[Analysis of the Impact of Constant Gold on the Economy II]
II. Restructuring of the International Financial and Trade System
1. The Cost of Exchange Rate Stability and Trade Imbalances
The Return to Fixed Exchange Rates: National currencies are pegged to gold content, and exchange rate fluctuations disappear, but at the cost of sacrificing economic autonomy.
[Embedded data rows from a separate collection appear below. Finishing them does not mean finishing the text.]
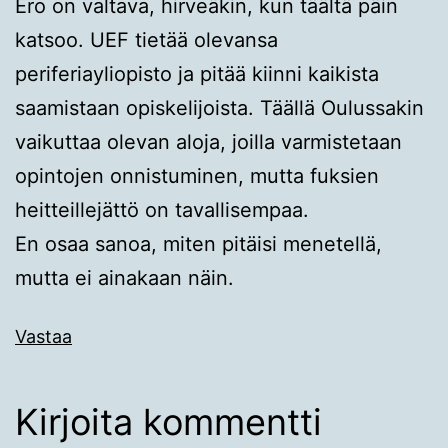
Ero on valtava, hirveäkin, kun täältä päin
katsoo. UEF tietää olevansa
periferiayliopisto ja pitää kiinni kaikista
saamistaan opiskelijoista. Täällä Oulussakin
vaikuttaa olevan aloja, joilla varmistetaan
opintojen onnistuminen, mutta fuksien
heitteillejättö on tavallisempaa.
En osaa sanoa, miten pitäisi menetellä,
mutta ei ainakaan näin.
Vastaa
Kirjoita kommentti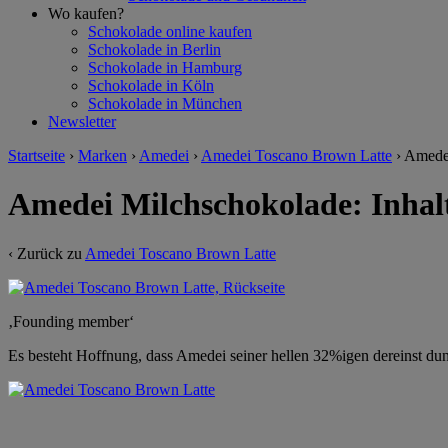
Wo kaufen?
Schokolade online kaufen
Schokolade in Berlin
Schokolade in Hamburg
Schokolade in Köln
Schokolade in München
Newsletter
Startseite
›
Marken
›
Amedei
›
Amedei Toscano Brown Latte
›
Amedei
Amedei Milchschokolade: Inhal
‹ Zurück zu
Amedei Toscano Brown Latte
‚Founding member‘
Es besteht Hoffnung, dass Amedei seiner hellen 32%igen dereinst dun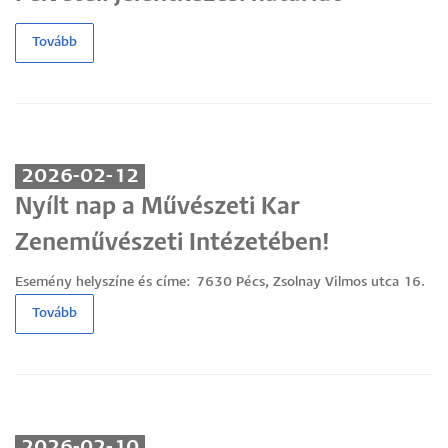
Tovább
2026-02-12
Nyílt nap a Művészeti Kar
Zeneművészeti Intézetében!
Esemény helyszíne és címe:
7630 Pécs, Zsolnay Vilmos utca 16.
Tovább
2026-02-10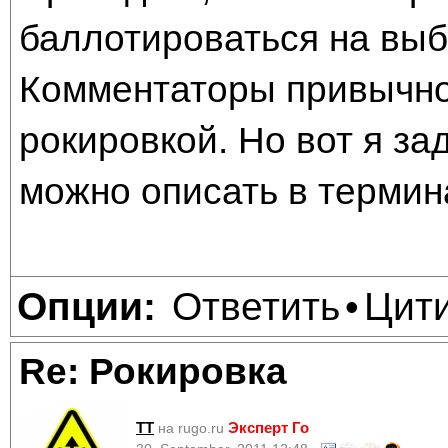
баллотироваться на выб
Комментаторы привычно
рокировкой. Но вот я за
можно описать в термина
Ответить
Цит
Опции:
•
Re: Рокировка
TT
Эксперт Го
на rugo.ru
For example, the Bretton Woods system required member states to strictly adhere to exchange rate bands, which eventually collapsed due to the US fiscal deficit (gold outflow).
Escalation of Trade Protectionism: Countries with current account deficits experience gold outflows and are forced to adopt tariffs or capital controls. Similar operations to Trump's imposition of steel tariffs in 2025 may become normalized.
2. Competition for Reserve Assets and Geopolitical Conflict
Gold Reserves = Financial Power: The United States' 8133 tons of gold reserves (accounting for 23% of global official reserves) will give it absolute dominance. Emerging countries need to purchase gold at high prices (such as the People's Bank of China's recent increase to 2269 tons), triggering a resource war.
Reserve Authenticity Crisis: If rumors of a "empty vault" at Fort Knox turn out to be true, global trust in the dollar will collapse, triggering a reorganization of the monetary system.